“Servizi Demografici”: censimento e dotazione dei dispositivi di accesso, sollecito delle attività di subentro all’Anpr

“Servizi Demografici”: censimento e dotazione dei dispositivi di accesso, sollecito delle attività di subentro all’Anpr

E’ stata pubblicata sul Portale informativo del Viminale – Dipartimento per gli Affari Interni e Territoriali, la Circolare n. 4 del 2 maggio 2019, concernente le modalità di censimento e dotazione dei dispositivi di accesso e sollecito delle attività di subentro all’Anpr (“Anagrafe nazionale della popolazione residente”).

Il Provvedimento fa seguito alle precedenti Circolari n. 6 del 16 maggio 2016 e n. 13 del 29 luglio 2016 diramate dal medesimo Ministero dell’Interno – Direzione centrale per i Servizi Demografici, contenenti specifiche tecniche per la realizzazione del Progetto Anpr al fine di consentire la trasmigrazione alla nuova base dati.

Inoltre, si comunica che sul Portale Anpr è presente l’aggiornamento circa i Comuni transitati al nuovo Sistema, pari a circa 2000, per un totale di 22 milioni di abitanti (l’Elenco completo è disponibile al seguente indirizzo http://www.anpr.interno.it/).

Premesso ciò, per accelerare le operazioni di subentro e consentire ai nuovi Comuni l’accesso alla nuova banca-dati, occorre procedere all’assegnazione degli appositi strumenti per l’identificazione delle postazioni preposte ed autorizzate da ogni singolo Comune (certificato di postazione, “smart card” personale, lettore “smart card”) ai sensi del Dpcm. n. 194 del 10 ottobre 2014.

A tal fine, i suddetti Enti dovranno comunicare, per il censimento, entro il 15 maggio 2019:

  • il nominativo del Sindaco;
  • l’Amministratore locale della sicurezza;
  • gli operatori anagrafici da abilitare all’accesso (sia all’Anpr che all’utilizzo delle postazioni);

secondo le Istruzioni riportate nell’Allegato “A” della Circolare n. 194 del 10 ottobre 2014 e nella “Guida al censimento degli utenti e delle postazioni”, disponibile sul Portale suindicato.

Effettuato il censimento degli operatori anagrafici, saranno prodotte e personalizzate le “smart card” che, a partire dal 1° giugno 2019, saranno trasmesse alle Prefetture per la successiva la consegna ai Comuni – entro il 15 luglio 2019 – secondo le istruzioni riportate nell’Allegato “A” sopracitato.
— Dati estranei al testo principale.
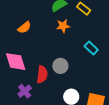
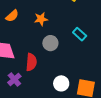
orange star: (63, 26) -> (41, 19), moved
gray circle: (60, 66) -> (50, 43), moved

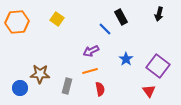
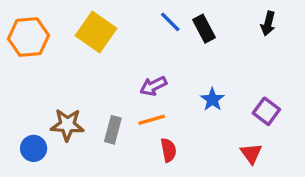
yellow square: (57, 19) -> (96, 32), size x1.6
blue line: (105, 29) -> (170, 22), moved
purple square: (158, 66) -> (266, 111), size x0.7
gray rectangle: (67, 86) -> (113, 130), moved

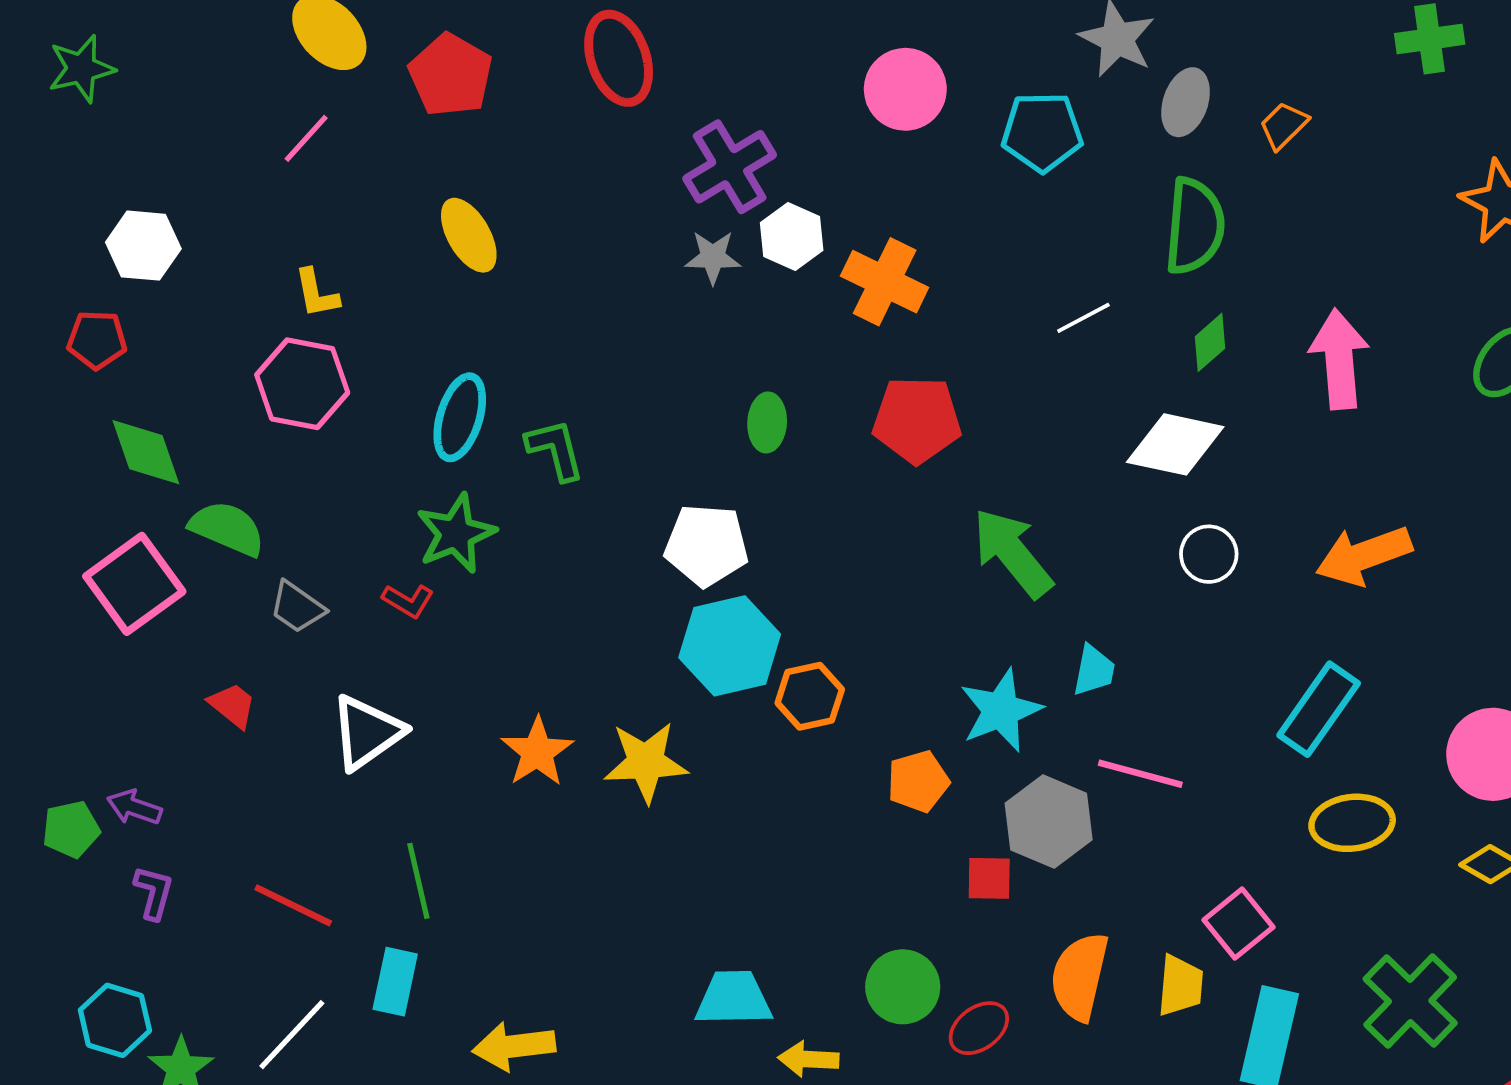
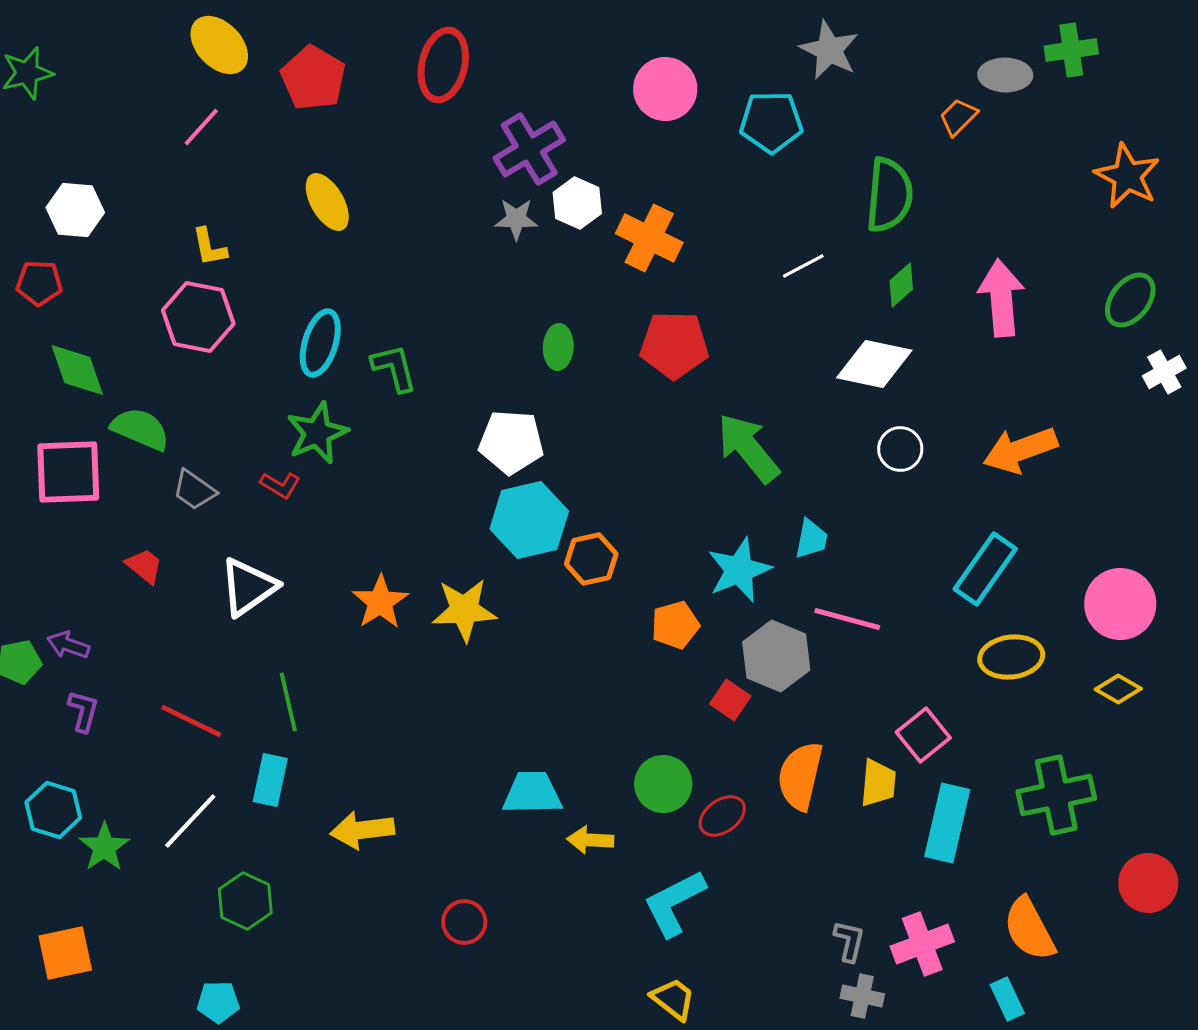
red ellipse: (619, 58) -> (443, 65), turned 32
gray ellipse: (1186, 102) -> (1005, 75), moved, turned 72
pink square: (134, 584) -> (68, 472), turned 34
red square: (989, 878) -> (730, 700), turned 33
green cross: (1410, 1001) -> (1056, 795), turned 34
I lettori delle “smart card” saranno inviati direttamente ai Comuni.

Tali strumenti sono strettamente personali e non cedibili a terzi per nessun motivo, e pertanto il Viminale ne raccomanda la corretta gestione e conservazione in base alla Circolare n. 23/2013 – recante “Decreto del Presidente del Consiglio dei Ministri 23 agosto 2013 n.109. Installazione del nuovo Sistema di sicurezza dell’Anagrafe nazionale della popolazione residente” – e alle disposizioni di sicurezza contenute nel Dpcm. n. 194/2014, Allegato “C”.

Una volta che l’operatore dell’Ufficio “Anagrafe” sarà entrato in possesso degli strumenti di sicurezza sopracitati, potrà accedere ai servizi di interrogazione dell’Anpr per l’espletamento delle funzioni anagrafiche, ovvero in particolare, in caso di:

  • persone che trasferiscono la propria residenza nel comune e provengono da un Comune già transitato in Anpr;
  • anomalie segnalate durante l’elaborazione delle richieste di produzione Cie, che coinvolgono persone registrate in Anpr;
  • segnalazioni inviate dai Consolati relative ad anomalie/disallineamenti dei dati anagrafici ai fini dell’emissione della Cie.